Rhode Island Company 61
#61 is the oldest surviving street railway vehicle built as an electric car. It was delivered with open platforms and a red paint scheme which identified it as an Elmwood Avenue car. Other cars had different colors: purple for Branch Ave., red & green for Cranston, etc. The car colors are duplicated in the clerestory windows and the route name and destination were painted on the front dash. The end platforms were later enclosed.

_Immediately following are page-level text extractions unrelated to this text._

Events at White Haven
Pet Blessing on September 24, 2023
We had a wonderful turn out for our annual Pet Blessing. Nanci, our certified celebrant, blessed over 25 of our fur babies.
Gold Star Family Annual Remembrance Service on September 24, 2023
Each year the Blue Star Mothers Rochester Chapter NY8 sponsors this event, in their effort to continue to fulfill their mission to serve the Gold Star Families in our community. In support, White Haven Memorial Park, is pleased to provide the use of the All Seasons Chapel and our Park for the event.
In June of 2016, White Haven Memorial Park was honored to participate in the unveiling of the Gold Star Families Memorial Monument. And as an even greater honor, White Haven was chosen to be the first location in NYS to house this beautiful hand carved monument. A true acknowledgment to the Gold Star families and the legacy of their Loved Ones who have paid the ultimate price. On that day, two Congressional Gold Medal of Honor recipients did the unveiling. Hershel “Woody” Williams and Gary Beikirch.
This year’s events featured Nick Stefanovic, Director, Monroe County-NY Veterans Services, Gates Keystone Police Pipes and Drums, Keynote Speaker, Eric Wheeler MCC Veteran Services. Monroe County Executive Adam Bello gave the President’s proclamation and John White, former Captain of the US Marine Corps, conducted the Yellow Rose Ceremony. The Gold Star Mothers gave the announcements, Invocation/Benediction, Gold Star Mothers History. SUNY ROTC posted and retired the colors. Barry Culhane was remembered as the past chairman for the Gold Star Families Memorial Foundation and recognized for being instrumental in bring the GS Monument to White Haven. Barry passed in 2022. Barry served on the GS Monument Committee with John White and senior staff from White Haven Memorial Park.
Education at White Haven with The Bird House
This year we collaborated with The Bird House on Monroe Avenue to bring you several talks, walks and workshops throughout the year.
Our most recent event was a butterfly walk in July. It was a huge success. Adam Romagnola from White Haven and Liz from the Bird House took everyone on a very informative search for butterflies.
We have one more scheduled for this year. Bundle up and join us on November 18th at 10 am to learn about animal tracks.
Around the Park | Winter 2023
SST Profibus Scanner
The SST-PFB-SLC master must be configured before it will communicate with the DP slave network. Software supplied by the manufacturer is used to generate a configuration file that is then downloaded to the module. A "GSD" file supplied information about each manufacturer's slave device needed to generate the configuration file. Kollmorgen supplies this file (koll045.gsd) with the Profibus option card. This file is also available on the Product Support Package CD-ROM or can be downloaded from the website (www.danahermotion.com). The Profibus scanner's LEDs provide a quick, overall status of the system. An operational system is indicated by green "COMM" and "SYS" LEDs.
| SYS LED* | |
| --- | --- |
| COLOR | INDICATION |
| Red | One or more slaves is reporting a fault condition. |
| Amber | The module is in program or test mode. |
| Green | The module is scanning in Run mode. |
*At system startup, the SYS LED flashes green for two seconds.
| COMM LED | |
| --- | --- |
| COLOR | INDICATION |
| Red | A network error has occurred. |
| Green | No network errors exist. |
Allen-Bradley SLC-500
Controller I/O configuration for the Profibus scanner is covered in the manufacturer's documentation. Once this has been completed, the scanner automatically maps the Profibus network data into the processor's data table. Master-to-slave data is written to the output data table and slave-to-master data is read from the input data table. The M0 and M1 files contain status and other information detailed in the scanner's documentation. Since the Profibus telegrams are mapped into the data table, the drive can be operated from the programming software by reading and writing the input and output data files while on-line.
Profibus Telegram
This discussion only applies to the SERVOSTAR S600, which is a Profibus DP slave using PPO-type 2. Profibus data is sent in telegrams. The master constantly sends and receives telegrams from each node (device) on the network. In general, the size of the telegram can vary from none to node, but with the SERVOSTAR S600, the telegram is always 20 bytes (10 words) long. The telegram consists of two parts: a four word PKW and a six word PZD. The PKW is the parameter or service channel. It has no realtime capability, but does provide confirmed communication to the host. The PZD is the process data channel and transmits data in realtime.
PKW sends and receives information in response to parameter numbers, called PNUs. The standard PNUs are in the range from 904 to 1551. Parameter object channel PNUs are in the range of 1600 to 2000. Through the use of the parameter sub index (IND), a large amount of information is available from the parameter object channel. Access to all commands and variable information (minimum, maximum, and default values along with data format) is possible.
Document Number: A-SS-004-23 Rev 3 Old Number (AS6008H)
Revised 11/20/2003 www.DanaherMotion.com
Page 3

After the First World War, 26 now-elderly single truck cars were converted into service cars. #61’s seats were removed and it became sand car #1567. Streetcars typically carry sand in a hopper (usually under a seat near the front end) and drop it onto wet or slippery rails to prevent sliding. As 1567, the car brought sand from a sand pit to the various car barns for distribution.
#1567 was in use until Rhode Island trolley operations ended on May 14, 1948. After acquisition by the museum, the car was given a dark green paint job. In 1978, #61 was repainted into its color scheme of about 1907, after the platforms were enclosed. The car was repainted again in 2013-2014.
Acquired by the museum in: 1956
Num/Owner/City: 61 Rhode Island Co. Providence RI then 1567 United Electric Rys. Providence RI Builder: J.M. Jones Date Built: 1893
Num Trucks: 1 Truck Type: Bemis 26 Num Motors: 2 Motors: GE-800 Controls: K-10 Brakes: handbrake Compressor: none
Length: 29′ Weight: 22,000 Height: Seats: 30
Ends: 2 OpenClosed: closed Roof: deck Structural: wood Type: streetcar
Comment: original open platforms enclosed 19??. Used as sand car#1567.